** TASK TO CARRY OUT **
Could you show all lines in the entries below that contain the string "novembre"?

** MATERIAL FOR THE TASK **
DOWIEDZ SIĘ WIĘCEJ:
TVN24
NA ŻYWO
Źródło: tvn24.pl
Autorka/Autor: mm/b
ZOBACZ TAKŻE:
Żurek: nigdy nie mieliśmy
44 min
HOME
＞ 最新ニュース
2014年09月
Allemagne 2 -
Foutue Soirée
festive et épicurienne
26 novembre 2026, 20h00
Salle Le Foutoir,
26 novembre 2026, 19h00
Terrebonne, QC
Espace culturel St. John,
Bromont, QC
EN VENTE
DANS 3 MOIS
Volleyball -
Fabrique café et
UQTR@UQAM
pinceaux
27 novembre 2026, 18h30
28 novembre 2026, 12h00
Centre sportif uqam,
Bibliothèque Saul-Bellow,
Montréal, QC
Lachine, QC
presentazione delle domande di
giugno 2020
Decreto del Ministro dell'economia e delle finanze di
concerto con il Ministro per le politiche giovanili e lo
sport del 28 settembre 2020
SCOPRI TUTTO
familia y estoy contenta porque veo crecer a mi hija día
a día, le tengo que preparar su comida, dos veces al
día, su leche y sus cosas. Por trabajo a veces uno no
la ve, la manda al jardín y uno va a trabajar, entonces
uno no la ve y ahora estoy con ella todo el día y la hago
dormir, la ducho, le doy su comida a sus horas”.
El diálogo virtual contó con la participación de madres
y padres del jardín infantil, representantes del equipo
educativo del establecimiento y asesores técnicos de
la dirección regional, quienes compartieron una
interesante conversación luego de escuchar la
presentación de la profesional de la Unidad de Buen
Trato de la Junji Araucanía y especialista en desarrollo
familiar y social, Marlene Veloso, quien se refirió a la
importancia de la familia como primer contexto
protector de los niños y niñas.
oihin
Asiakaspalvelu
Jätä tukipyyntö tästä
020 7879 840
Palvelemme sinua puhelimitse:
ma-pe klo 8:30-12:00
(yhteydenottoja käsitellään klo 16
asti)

...

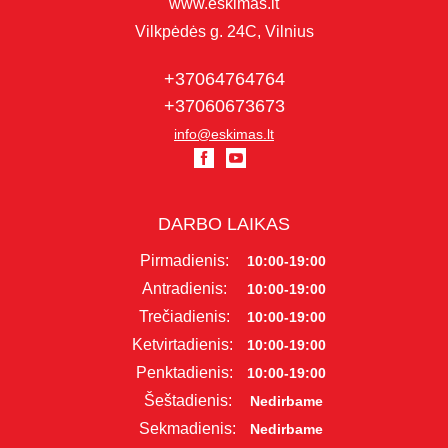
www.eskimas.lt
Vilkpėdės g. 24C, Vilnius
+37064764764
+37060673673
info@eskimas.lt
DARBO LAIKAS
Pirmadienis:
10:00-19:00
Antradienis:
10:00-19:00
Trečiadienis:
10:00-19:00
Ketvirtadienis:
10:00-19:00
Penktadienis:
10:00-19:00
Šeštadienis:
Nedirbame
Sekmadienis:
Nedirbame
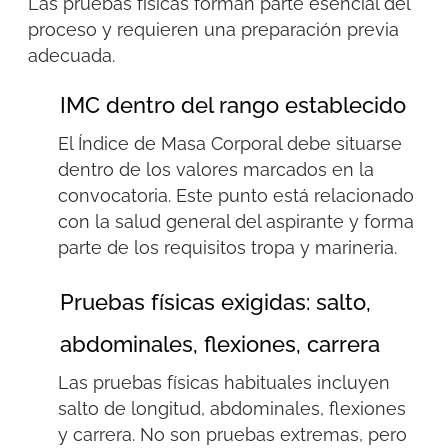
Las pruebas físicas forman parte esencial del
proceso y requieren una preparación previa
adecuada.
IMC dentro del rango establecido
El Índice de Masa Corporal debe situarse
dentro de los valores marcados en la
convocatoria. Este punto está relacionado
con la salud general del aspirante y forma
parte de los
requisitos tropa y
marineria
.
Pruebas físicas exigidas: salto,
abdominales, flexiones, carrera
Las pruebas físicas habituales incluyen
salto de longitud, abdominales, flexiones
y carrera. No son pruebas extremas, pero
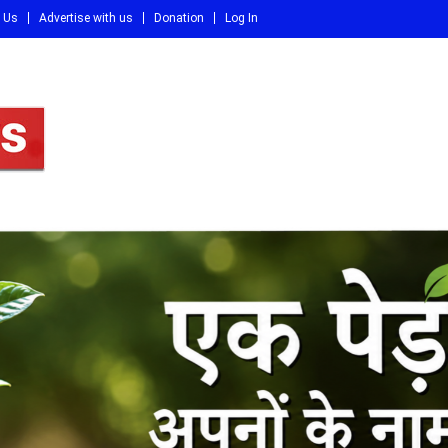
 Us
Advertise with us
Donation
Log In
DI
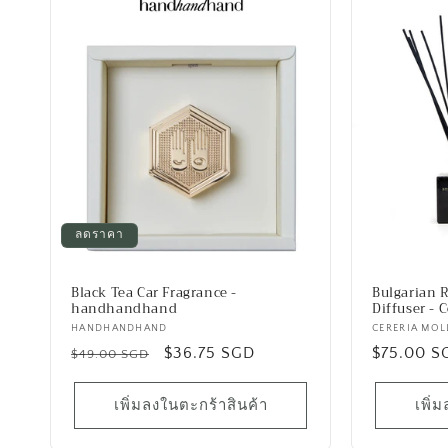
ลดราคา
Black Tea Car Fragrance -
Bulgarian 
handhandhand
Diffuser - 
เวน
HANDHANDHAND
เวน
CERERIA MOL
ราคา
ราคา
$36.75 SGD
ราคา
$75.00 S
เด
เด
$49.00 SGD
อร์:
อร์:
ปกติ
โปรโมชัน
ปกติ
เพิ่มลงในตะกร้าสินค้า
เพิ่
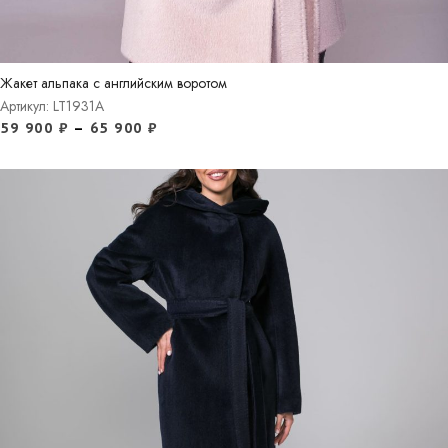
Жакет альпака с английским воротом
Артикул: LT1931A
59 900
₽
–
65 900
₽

** OUTPUT OF THE EXERCISE **
26 novembre 2026, 20h00
26 novembre 2026, 19h00
27 novembre 2026, 18h30
28 novembre 2026, 12h00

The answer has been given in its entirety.